Stand des Ausschlussverfahrens gegen den Sendeverantwortlichen für Radio Germania im Offenen Kanal
Der Medienrat hat sich in seiner Sitzung am 28. Januar 2000 mit dem derzeitigen Stand der Überprüfung der Sendung von Radio Germania am 29. Oktober 1999 befasst, insbesondere mit dem Ergebnis der Anhörung des Sendeverantwortlichen, Mike Penkert.
Der Medienrat hatte das Überprüfungsverfahren wegen des Verdachts eingeleitet, dass die Sendung durch ein Lied den Straftatbestand des § 130 StGB erfüllte (Volksverhetzung).
Für die Dauer des Überprüfungsverfahrens hatte die Medienanstalt entsprechend der Satzung zum Offenen Kanal den Nutzer von weiteren Sendungen im Offenen Kanal ausgeschlossen.
Das Verwaltungsgericht Berlin hat den dagegen gerichteten Antrag auf Gewährung vorläufigen Rechtsschutzes am 21. Januar 2000 zurückgewiesen. Anders als in verschiedenen Pressemeldungen dargestellt, hat sich das Verwaltungsgericht ausschließlich mit der Verfahrensfrage be-fasst, ob während der Prüfungen der Ausschluss zulässig sei, nicht mit der inhaltlichen Frage, ob die Sendung selbst zu beanstanden und daraus die Folgerung zu ziehen sei, den Antragsteller auf Dauer vom Offenen Kanal auszuschließen. Dem Medienrat müsse Gelegenheit zur entsprechenden sachlichen Prüfung gegeben werden.
Bei dieser Prüfung hat der Medienrat nun festgestellt, dass das betreffende Lied nur in Teilen mit demjenigen übereinstimmt, bei dessen Fassung auf einer CD ein Verstoß gegen § 130 StGB festgestellt worden war. Ein gegen Juden gerichteter Textteil war in der konkreten Sendung nicht enthalten, auf diesem allerdings beruhte die strafrechtliche Bewertung.
Damit ist das Überprüfungsverfahren allerdings nicht abgeschlossen. Neben der Gesamtbewertung der Sendung unter dem Gesichtspunkt der Einhaltung der Strafvorschriften und der Programmgrundsätze bedarf insbesondere die Verbindung von Radio und Internet der weiteren Überprüfung.
Die in der Zwischenzeit vorgenommenen Auswertungen des Medienverbundes, den Radio Germania mit einem Internetangebot desselben Titels und Verbindungen zu anderen rechts-extremistischen Inhalten und Äußerungen herstellt, haben den Medienrat veranlasst, das Prü-fungsverfahren auf diese neuen Fragestellungen zu erweitern.
In der betreffenden Sendung von Radio Germania wurde auf das Internetangebot hingewiesen. Dieses Angebot macht selbst den engen Zusammenhang zwischen Radiosendung und Internet deutlich, auch den organisatorischen Zusammenhang mit anderen rechtsextremistischen Angeboten des „nationalen Medienverbandes“.
Nach derzeitigem Prüfungsstand besteht der dringende Verdacht, dass der Hinweis auf das Internetangebot geeignet ist, durch eine entsprechende Nutzung Kinder oder Jugendliche offen-sichtlich sittlich schwer zu gefährden. Eine entsprechende Sendung ist unzulässig, unabhängig von der Sendezeit.

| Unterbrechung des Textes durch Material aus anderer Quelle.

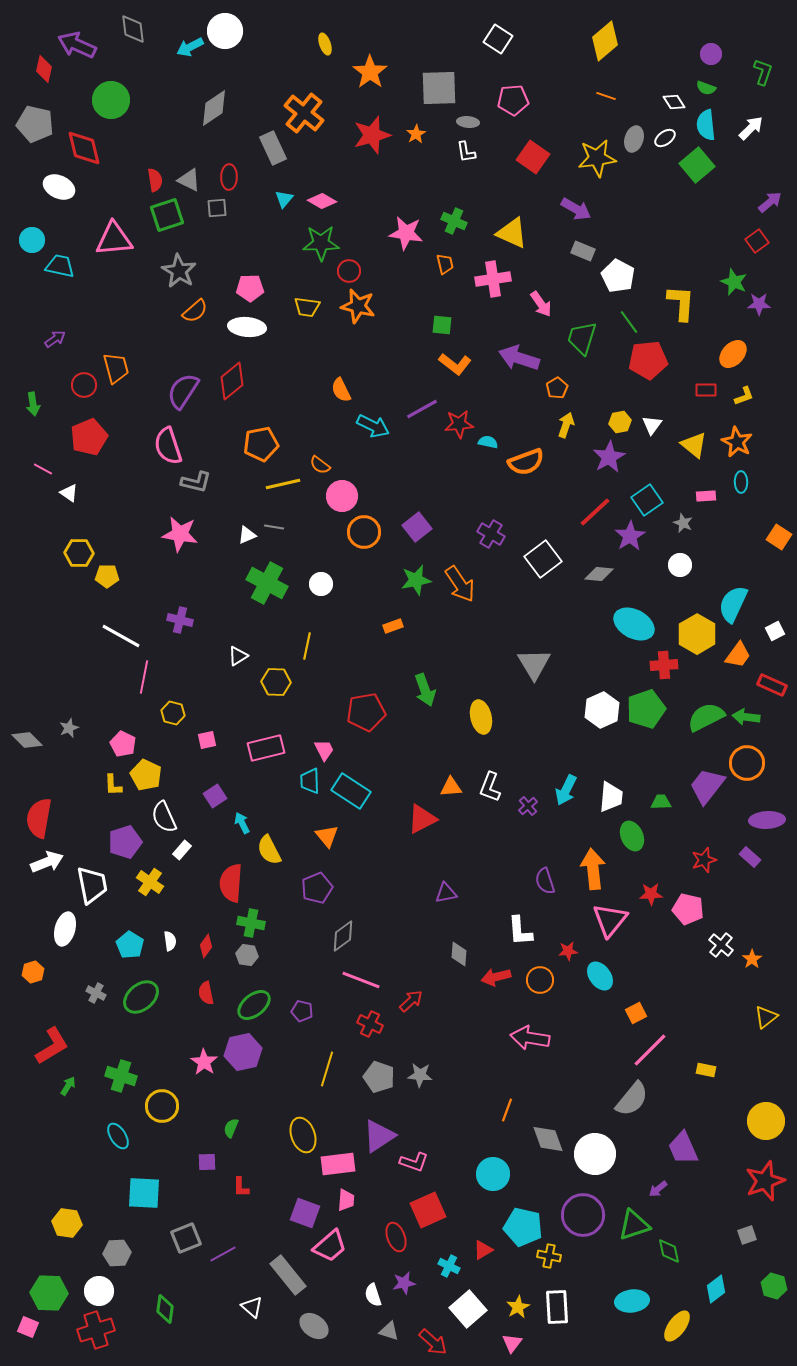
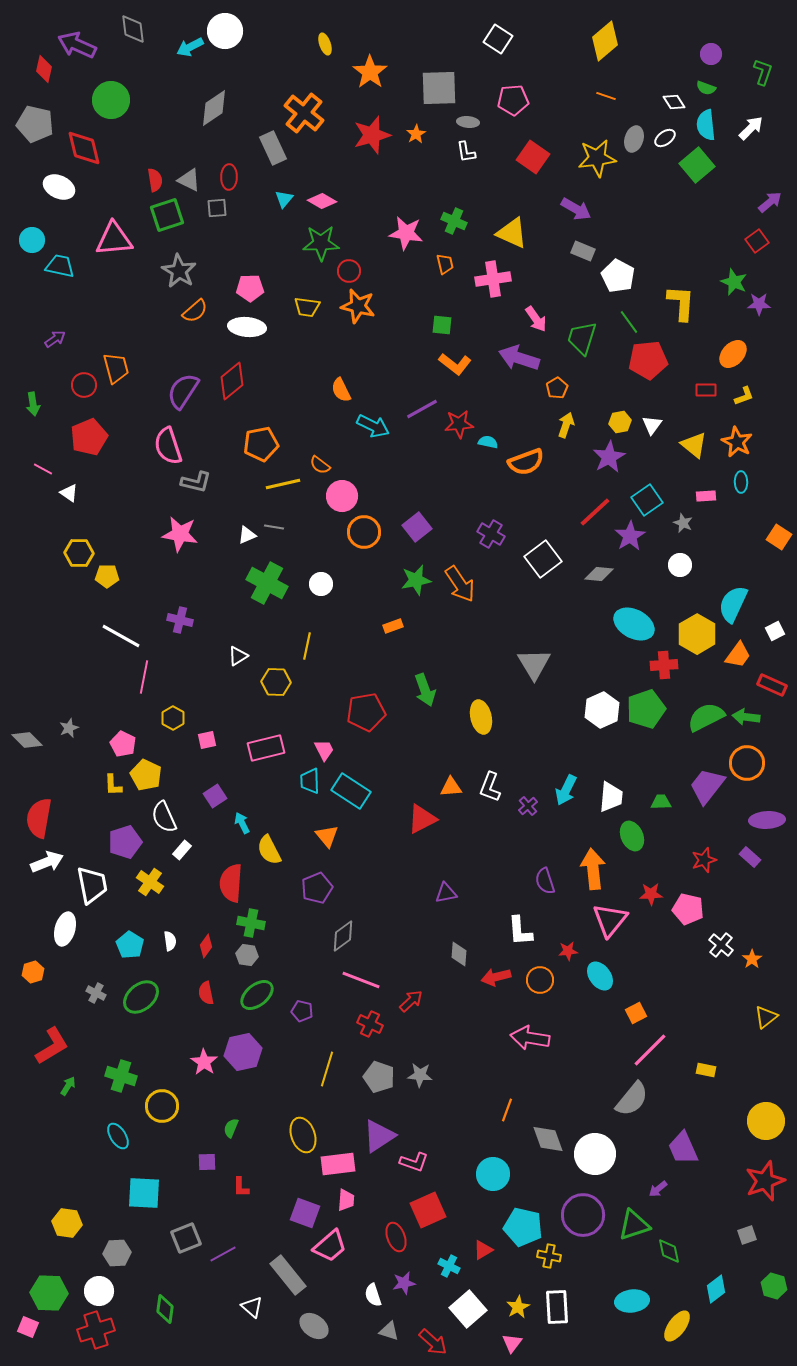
pink arrow at (541, 304): moved 5 px left, 15 px down
yellow hexagon at (173, 713): moved 5 px down; rotated 15 degrees clockwise
green ellipse at (254, 1005): moved 3 px right, 10 px up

Die Verantwortlichen versuchen zwar, sich im Internetangebot formal von Inhalten zu distanzieren, die über die Grenzen hinausgehen, die nach entsprechender rechtskundiger Beratung in den Sendungen von Radio Germania in der Regel gerade noch eingehalten werden. Es ist jedoch zu prüfen, ob dies die Verantwortlichkeit wirklich ausschließt, wenn es erkennbarer Sinn des Angebotes ist, eine gemeinsame extreme Weltanschauung zu präsentieren.
Während der weiteren Dauer des Überprüfungsverfahrens bleibt der Verantwortliche von der Nutzung des Offenen Kanals ausgeschlossen. Er hat Gelegenheit, zu den neuen Gesichtspunkten und der Folge des dauernden Ausschlusses vom Offenen Kanal Stellung zu nehmen.
Die MABB wird die für die Einhaltung der Jugendschutzbestimmungen in Internetangeboten zuständigen Stellen um eine Überprüfung des Internet-Auftrittes von Radio Germania bitten. Auch in Mediendiensten sind Angebote unzulässig, die offensichtlich geeignet sind, Kinder oder Jugendliche sittlich schwer zu gefährden. Die Medienanstalt selbst ist für die Aufsicht über Me-diendienste nicht zuständig.